The past decade or so has seen the rise of challenger banks, such as Starling, as well as an increase in mobile and online capabilities. In the age of fast finance, credit unions are adopting better ways to make money management easier. With Faster Payments, 24/7 account management, and mobile apps, we’re helping to tackle the notion that credit unions are less agile than their newer counterparts. What’s more - credit unions won’t seek to add any hidden fees, and there are no gimmicks. It’s tried and tested, and will continue to be a sustainable way to save and borrow. This reliability will go a long way to making sure younger members join credit unions, and stay loyal.

Financial Education, Post-Pandemic

As credit unions, there are few better placed organisations to improve the financial education of your community. Very few curriculums (if any) in the UK include money skills, and 9 in 10 people feel that they’re undereducated when it comes to personal finance. As we navigate our way through a post-pandemic world, younger people are likely to be more cautious when it comes to where they save.

This month, we’re going one further, by empowering credit union members to take control of their credit report, with MyCredit, powered by TransUnion. MyCredit is an educational tool that helps users to understand which factors go into creating your credit score, and adjust different factors to simulate how changing your circumstances can change your score accordingly. 

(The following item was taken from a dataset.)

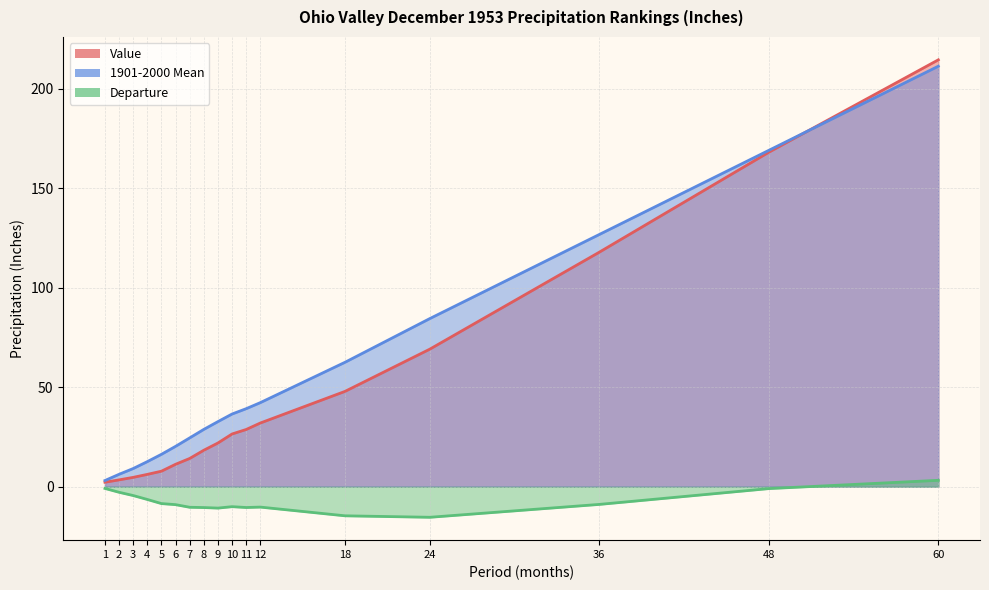

True or false: Departure and Value cross at least once.

False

Being able to offer personalised financial support like this is what sets credit unions apart, and is sure to be needed as younger generations seek support from their financial providers, post COVID-19.

So, how do credit unions rise to meet the challenge?

For us, there are two elements: a streamlined, end-to-end onboarding process, and service levels to match that of the competition. At incuto, we’re working hard to enable this. We’ve plenty of things lined up in the very near future, to bring a whole new market to credit unions and challenger banks. We know that capturing younger members is going to be crucial to the long-term viability of the credit union sector, and we want to make this happen.